KHS arms Cameroonian beverage giant with PET line as African market thrives
06 Jan 2022 --- KHS has equipped Cameroonian beverage giant Union Camerounaise de Brasseries (UCB) with its first PET line for its new soda pop and water segment. UCB is also considering filling its beverages into cans, which would make it the country’s first brewery to operate its own can filling process.
The KHS PET line boasts a capacity of up to 20,000 bottles per hour and comprises a stretch blow molder or filler block, labeler, packaging machine and palletizing equipment.
The German filling and packaging systems supplier previously provided UCB with complete packaging and palletizing sections for two new returnable glass lines in 2019 and 2020.
UCB, based in the port of Douala, is reportedly the second biggest brewer on the Central African market. Its traditional King Beer and Kadji Beer and K44 brands UCB are especially popular in Cameroon.
Africa’s big opportunity
KHS indicates fast urbanization and a rapidly growing middle class are turning large swathes of the African continent into a dynamic market with great potential. “With their sales markets in North America and Europe stagnating or declining, this is something international breweries especially are profiting from and where they see new opportunities,” the company says.
In 2015, Deutsche Bank experts predicted more than a third of the growth in worldwide beer sales would be attributable to sub-Saharan Africa by 2025. Consumption is reportedly rising every year by 5%.Cameroon’s gross domestic product has doubled in the last 15 years.
This trend is also evident in Cameroon, whose gross domestic product has more than doubled over the last 15 years. Local business UCB is competing with big international names in the nation’s expanding market.
Many other current KHS projects in Cameroon reinforce that the country is booming and steadily becoming an attractive market for the Dortmund systems supplier. In the past, the French-speaking countries of Africa imported a large percentage of their beverages.
However, more and more local retailers and bottlers are now asking themselves why they should ship beverages in from Europe when they could bottle them themselves in their region.
Cameroonians choose glass
According to Joseph Kadji Defosso, UCB’s founder, the home beer market is dominated by the returnable glass bottle.
“Beer can be pasteurized in this type of container, meaning it keeps longer. What’s more, the glass acts as a CO₂ diffusion barrier, ensuring long-lasting quality on the shelf. Moreover, bar proprietors and owners of small stores find it of great benefit that the empties are collected from their properties.”

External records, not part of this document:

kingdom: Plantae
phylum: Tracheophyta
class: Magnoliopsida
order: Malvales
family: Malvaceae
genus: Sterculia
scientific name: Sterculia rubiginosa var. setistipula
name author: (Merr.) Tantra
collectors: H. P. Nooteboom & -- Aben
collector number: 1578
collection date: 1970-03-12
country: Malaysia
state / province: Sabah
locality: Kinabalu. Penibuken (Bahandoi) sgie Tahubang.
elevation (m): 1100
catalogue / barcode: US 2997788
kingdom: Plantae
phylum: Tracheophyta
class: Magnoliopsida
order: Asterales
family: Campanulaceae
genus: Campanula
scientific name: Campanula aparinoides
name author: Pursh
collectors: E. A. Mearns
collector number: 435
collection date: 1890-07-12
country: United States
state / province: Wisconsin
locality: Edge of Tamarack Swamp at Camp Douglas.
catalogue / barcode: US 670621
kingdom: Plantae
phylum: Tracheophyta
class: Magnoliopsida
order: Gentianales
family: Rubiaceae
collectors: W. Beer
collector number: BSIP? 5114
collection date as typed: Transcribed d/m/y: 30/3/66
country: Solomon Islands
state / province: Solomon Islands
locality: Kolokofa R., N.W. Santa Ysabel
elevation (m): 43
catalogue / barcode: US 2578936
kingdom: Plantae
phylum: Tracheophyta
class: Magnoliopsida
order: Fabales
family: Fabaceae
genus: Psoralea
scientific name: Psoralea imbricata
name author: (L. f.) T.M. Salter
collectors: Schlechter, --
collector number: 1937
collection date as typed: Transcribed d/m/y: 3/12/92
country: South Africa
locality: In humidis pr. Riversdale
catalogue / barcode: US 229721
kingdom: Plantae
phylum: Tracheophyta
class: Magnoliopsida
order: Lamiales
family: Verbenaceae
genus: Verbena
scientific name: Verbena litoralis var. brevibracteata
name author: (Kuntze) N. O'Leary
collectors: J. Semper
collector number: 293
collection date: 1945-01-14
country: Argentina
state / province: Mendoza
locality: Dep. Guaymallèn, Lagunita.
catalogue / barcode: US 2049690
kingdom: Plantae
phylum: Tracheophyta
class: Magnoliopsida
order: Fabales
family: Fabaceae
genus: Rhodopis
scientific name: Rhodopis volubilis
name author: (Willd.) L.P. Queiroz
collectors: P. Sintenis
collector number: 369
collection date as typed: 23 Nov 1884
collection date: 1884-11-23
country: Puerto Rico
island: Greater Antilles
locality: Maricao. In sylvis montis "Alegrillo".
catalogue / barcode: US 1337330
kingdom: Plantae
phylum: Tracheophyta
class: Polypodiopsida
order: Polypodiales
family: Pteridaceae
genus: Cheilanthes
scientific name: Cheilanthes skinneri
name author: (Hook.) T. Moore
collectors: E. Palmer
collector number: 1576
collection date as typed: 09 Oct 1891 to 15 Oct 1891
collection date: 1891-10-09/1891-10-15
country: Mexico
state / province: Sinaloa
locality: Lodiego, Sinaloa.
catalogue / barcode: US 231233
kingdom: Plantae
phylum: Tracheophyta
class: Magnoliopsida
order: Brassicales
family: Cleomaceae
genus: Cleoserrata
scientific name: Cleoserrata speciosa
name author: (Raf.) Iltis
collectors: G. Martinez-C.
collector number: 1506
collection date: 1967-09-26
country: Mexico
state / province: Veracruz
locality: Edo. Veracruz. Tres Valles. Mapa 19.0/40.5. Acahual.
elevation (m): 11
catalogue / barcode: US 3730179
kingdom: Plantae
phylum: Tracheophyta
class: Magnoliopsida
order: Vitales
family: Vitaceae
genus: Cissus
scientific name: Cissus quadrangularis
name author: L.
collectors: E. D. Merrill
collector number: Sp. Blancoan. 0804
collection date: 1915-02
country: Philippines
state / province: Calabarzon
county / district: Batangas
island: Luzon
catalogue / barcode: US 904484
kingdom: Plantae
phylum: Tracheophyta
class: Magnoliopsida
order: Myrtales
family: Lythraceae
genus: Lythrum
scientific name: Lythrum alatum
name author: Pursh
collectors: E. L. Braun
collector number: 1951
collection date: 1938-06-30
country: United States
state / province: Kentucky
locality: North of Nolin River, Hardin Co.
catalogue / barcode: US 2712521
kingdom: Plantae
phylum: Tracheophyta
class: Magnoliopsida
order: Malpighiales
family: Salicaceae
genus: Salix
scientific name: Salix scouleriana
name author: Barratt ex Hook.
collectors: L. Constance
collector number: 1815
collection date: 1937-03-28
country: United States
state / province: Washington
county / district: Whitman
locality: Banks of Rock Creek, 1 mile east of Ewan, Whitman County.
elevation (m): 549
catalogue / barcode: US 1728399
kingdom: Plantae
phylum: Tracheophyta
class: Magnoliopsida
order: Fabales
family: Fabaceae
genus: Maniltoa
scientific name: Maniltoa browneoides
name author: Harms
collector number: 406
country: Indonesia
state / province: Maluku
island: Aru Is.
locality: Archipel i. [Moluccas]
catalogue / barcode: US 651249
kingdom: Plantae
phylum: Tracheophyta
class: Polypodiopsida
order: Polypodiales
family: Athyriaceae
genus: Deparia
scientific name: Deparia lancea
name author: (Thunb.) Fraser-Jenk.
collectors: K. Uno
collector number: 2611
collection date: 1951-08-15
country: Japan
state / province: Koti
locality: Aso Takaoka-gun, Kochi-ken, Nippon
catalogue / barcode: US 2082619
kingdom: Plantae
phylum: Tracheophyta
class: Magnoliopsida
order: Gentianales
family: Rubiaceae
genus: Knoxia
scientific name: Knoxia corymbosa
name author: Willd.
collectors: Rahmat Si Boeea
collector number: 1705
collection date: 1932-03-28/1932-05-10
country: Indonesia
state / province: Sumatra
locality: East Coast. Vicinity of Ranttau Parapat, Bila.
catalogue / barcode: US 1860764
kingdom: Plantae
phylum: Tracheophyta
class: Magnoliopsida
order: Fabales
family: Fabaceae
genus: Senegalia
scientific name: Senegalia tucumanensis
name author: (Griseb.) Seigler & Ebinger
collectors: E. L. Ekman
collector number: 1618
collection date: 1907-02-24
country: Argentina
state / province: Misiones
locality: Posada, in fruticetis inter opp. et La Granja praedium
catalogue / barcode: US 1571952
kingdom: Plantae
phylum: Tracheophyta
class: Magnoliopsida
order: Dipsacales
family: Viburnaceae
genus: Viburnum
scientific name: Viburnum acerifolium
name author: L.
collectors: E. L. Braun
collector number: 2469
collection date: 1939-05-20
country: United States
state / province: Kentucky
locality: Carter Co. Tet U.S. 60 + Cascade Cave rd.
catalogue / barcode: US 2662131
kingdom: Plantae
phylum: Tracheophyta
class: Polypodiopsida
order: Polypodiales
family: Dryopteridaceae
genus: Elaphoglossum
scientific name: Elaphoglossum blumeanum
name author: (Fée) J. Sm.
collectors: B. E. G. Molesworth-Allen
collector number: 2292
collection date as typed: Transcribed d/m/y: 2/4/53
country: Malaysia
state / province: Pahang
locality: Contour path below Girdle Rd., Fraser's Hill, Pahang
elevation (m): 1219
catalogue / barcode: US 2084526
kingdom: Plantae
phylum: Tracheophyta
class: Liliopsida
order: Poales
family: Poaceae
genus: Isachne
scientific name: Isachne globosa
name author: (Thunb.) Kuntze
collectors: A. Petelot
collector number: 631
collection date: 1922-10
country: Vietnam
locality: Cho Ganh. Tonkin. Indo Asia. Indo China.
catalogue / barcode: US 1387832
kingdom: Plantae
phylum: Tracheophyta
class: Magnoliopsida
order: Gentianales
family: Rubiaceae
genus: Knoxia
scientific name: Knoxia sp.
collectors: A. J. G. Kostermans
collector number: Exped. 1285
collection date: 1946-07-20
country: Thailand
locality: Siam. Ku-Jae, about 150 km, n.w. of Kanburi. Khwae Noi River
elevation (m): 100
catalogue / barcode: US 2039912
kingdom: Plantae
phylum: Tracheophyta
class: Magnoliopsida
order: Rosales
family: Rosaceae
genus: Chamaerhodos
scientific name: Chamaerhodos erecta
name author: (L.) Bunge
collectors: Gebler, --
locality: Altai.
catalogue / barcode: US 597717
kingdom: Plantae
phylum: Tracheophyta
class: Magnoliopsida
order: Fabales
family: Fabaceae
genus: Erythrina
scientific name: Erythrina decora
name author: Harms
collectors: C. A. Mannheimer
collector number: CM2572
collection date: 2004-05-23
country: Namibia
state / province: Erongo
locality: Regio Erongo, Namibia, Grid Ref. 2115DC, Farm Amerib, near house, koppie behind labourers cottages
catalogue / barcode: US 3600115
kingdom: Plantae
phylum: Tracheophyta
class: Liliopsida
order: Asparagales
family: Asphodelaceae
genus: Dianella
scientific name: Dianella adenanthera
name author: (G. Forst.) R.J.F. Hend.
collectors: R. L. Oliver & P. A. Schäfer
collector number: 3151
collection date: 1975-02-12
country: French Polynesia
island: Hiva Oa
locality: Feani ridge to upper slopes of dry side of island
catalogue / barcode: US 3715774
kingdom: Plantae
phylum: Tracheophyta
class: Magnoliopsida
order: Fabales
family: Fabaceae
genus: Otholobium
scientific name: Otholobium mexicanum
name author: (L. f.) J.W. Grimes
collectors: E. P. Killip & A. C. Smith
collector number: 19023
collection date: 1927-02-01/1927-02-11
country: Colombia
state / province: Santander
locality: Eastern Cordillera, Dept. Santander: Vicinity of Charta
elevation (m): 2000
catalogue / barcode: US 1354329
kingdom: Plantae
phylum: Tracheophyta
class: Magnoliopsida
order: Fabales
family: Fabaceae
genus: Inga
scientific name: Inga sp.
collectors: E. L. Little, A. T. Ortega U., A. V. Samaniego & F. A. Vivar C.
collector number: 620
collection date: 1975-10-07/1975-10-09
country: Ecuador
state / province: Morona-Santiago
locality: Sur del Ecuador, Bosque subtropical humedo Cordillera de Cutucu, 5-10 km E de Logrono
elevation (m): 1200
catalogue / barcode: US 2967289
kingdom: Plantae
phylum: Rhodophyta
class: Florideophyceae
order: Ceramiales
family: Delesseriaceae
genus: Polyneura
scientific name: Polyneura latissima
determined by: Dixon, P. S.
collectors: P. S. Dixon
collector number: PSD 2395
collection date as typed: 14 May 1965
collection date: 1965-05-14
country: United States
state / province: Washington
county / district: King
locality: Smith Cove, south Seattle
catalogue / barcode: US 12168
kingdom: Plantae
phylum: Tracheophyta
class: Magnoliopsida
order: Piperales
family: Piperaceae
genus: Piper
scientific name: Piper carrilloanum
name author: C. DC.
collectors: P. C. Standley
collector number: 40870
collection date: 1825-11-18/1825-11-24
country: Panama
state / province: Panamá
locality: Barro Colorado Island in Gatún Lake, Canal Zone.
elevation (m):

“Finally, for our part, we procure our bottles from a local glass factory that can also recycle glass. This [procurement] means this is a tried-and-tested and [environmentally] sustainable material for container manufacture on all counts.”
PET gains popularity
Meanwhile, PET has reportedly enjoyed a rise in popularity combined with carbonated soft drinks and water. However, Cameroon is not yet equipped with a bottle-to-bottle recycling system.
“At the moment, plastic bottles are merely pressed, shredded and sent to a PET materials manufacturer,” explains Defosso. “In view of their rapidly increasing use and the subsequent growing amount of plastic waste, the PET recycling process still needs to become established here.”
“Cans and kegs made of aluminum could be an alternative to this material but at present this is still a very small segment, albeit one that’s growing. This [alternative] is based on the premise that these containers are made locally, however. Cameroon needs to catch up here.”PET bottles are on the rise in Cameroon but bringing mounting pollution issues.
Plastic pollution mounts
As with most other parts of the world, plastic pollution is a growing concern in Cameroon. With the increased use of PET in the country, this plastic is particularly troublesome.
“We do have a few state regulations and levies in place, but they have very little impact. One major reason for this is, for example, that empty PET bottles are often reused for a totally different purpose, although there are repeated warnings not to do so,” continues Defosso.
“For the Kadji Group, which UCB is part of, the protection of the environment has a high priority. We’ve thus entered into partnerships with a number of startups that invest in PET recycling.”
“Among them is a company that makes schoolbags and pencil cases from recycled PET and another that presses and bundles returned bottles and sends them to recyclers in Europe.”
The Kadji Group also plans on building its own recycling plant soon. “PET is a great opportunity for the African market. After all, we all want to act sustainably,” concludes Defosso.
Last year, KHS armed Molson Coors’s Serbian plant with an Innofill Can DVD can filler and revamped two glass lines, strengthened Carlsberg China with two environmentally conscious beer canning lines, and equipped Coca-Cola European Partners with a second turnkey line.
In October, we reported that Cameroonian authorities had intercepted a smuggling operation attempting to bring illegal non-biodegradable plastics into the country. Greenpeace Africa highlighted the incident as an example of corruption impeding efforts to improve environmental sustainability in packaging.